4. Verbalis dan Ritualis
Dari kenyataan yang kita alamiternyata, kehidupan agama pada anak sebagian besar tumbuh mula-mula secara verbal (ucapan). Mereka menghafal secara verbal kalimat-kalimat keagamaan dan selain itu pula dari amaliah yang mereka laksanakan berdasarkan pengalaman menurut tuntunan yang diajarkan kepada mereka. Sepintas lalu, kedua hal tersebut kurang ada hubunganya dengan perkembangan agama pada anaka di masa selanjutnya, tetapi menurut penyelidikan hal itu sangat besar pengaruhnya terhadap kehidupan agama anak itu diusia dewasa. Bukti menunjukkan bahwa banyak orang dewasa yang taat karena pengaruh ajaran dan praktek keagamaan yang dilaksanakan pada masa kanak-kanak mereka. Sebaliknya, belajar agama di usia dewasa banyak mengalami kesukaran. Latihan-latihan bersifat verbalis dan upacara ritualis (praktik) merupakan hal yang berarti dan merupakan salah satu ciri dari tingkat perkembangan agama pada anak-anak.
5. Imitatif
Dalam kehidupan sehari-hari dapat kita saksikan bahwa tindak keagaan yang dilakukan oleh anak-anak pada dasarnya diperoleh dari meniru. Berdo’a dan salat misalnya, mereka laksanakan karena hasil melihat perbuatan di lingkungan, baik berupa pembiasaan ataupun pengajaran yang intensif. Para ahli jiwa menganggap bahwa dalam segala hal anak merupakan peniru yang ulung. Sifat peniru ini merupakan modal yang positif dalam pedidikan keagamaan pada anak.

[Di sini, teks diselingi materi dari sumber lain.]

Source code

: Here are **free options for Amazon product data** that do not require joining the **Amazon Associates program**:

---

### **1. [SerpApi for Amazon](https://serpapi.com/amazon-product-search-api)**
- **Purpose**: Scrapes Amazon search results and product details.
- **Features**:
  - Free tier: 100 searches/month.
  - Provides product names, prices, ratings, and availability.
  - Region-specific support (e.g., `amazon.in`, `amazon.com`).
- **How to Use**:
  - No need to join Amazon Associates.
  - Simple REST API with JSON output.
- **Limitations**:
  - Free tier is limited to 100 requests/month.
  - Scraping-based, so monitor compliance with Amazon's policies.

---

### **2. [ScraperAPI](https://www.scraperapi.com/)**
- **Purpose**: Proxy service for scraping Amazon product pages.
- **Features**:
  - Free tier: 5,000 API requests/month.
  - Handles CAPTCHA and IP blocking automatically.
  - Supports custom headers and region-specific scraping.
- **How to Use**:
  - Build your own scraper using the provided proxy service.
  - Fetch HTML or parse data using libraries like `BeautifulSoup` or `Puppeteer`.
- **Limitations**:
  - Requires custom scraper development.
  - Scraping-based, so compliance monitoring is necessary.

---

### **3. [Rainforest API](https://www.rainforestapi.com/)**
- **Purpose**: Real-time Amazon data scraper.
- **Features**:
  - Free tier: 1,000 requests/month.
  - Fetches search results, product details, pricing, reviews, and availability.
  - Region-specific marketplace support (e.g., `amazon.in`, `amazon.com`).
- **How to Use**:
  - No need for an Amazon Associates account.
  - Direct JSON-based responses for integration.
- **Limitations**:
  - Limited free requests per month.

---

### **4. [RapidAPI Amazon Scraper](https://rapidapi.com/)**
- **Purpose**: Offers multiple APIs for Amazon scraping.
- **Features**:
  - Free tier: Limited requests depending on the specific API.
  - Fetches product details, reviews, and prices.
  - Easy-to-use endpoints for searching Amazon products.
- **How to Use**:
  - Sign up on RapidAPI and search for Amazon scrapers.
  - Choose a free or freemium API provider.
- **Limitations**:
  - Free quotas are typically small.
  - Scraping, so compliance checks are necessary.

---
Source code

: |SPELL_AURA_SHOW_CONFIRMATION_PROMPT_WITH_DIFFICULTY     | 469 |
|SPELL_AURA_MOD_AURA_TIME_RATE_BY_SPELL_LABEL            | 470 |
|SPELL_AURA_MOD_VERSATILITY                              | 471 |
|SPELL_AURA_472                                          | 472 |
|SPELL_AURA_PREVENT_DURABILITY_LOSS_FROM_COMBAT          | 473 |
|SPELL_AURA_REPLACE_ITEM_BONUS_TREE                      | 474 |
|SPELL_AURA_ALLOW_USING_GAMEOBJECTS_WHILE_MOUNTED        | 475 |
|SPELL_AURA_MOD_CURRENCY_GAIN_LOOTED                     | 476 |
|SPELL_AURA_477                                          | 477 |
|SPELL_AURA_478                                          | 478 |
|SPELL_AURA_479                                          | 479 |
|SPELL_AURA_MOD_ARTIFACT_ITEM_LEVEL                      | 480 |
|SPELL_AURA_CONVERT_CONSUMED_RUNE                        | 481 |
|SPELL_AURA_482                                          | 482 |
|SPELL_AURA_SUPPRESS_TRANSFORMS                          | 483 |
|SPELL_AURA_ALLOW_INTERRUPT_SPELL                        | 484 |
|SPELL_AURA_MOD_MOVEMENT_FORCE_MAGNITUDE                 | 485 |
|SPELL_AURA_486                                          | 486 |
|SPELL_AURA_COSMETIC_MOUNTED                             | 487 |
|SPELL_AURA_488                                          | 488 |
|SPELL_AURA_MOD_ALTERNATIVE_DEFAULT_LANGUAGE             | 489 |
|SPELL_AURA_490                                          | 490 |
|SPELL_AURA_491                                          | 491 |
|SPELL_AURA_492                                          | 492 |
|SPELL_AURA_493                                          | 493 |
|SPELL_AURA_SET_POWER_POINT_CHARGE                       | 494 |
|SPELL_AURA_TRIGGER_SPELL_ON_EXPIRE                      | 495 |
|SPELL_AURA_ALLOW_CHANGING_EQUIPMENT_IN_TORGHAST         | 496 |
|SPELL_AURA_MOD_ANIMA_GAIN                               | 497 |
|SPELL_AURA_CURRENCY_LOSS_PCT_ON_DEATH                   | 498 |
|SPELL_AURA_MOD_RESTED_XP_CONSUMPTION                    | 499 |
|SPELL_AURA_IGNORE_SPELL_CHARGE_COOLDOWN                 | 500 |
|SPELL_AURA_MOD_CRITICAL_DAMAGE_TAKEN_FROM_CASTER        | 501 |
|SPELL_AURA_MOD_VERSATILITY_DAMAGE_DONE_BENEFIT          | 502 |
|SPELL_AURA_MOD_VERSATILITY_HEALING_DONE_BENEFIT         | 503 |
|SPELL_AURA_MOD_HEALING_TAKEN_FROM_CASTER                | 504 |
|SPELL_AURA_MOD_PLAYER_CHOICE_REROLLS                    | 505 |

Menurut penelitian Gillesphy dan Young terhadap sejumlah mahasiswa di salah satu perguruan tinggi menunjukkan, bahwa anak yang tidak mendapatkan pendidikan agama dalam keluarga tidak akan dapat diharapkan menjadi pemilik kematangan agama yang kekal.
Walaupun anak mendapat ajaran agama tidak semata-mata berdasarkan yang mereka peroleh sejak kecil, namun pendidikan keagamaan (religious paedagogis) sangat mempengaruhi terwujudnya tingkah laku keagamaan (religious behaviour) melalui sifat meniru itu.
6. Rasa heran
Rasa heran dan kagum merupakan tanda dan sifat keagamaan yang terakhir pada anak. Berbeda dengan rasa kagum yang ada pada orang dewasa, maka rasa kagum pada anak ini belum bersifat kritis dan kreatif.
Mereka hanya kagum terhadap keindahan lahiriah saja. Hal ini merupakan langkah pertama dari pernyataan kebutuhan anak akan dorongan untuk mengenal sesuatu yang baru (new experience). Rasa kagum mereka dapat disalurkan melalui cerita-cerita yang menimbulkan rasa takjub.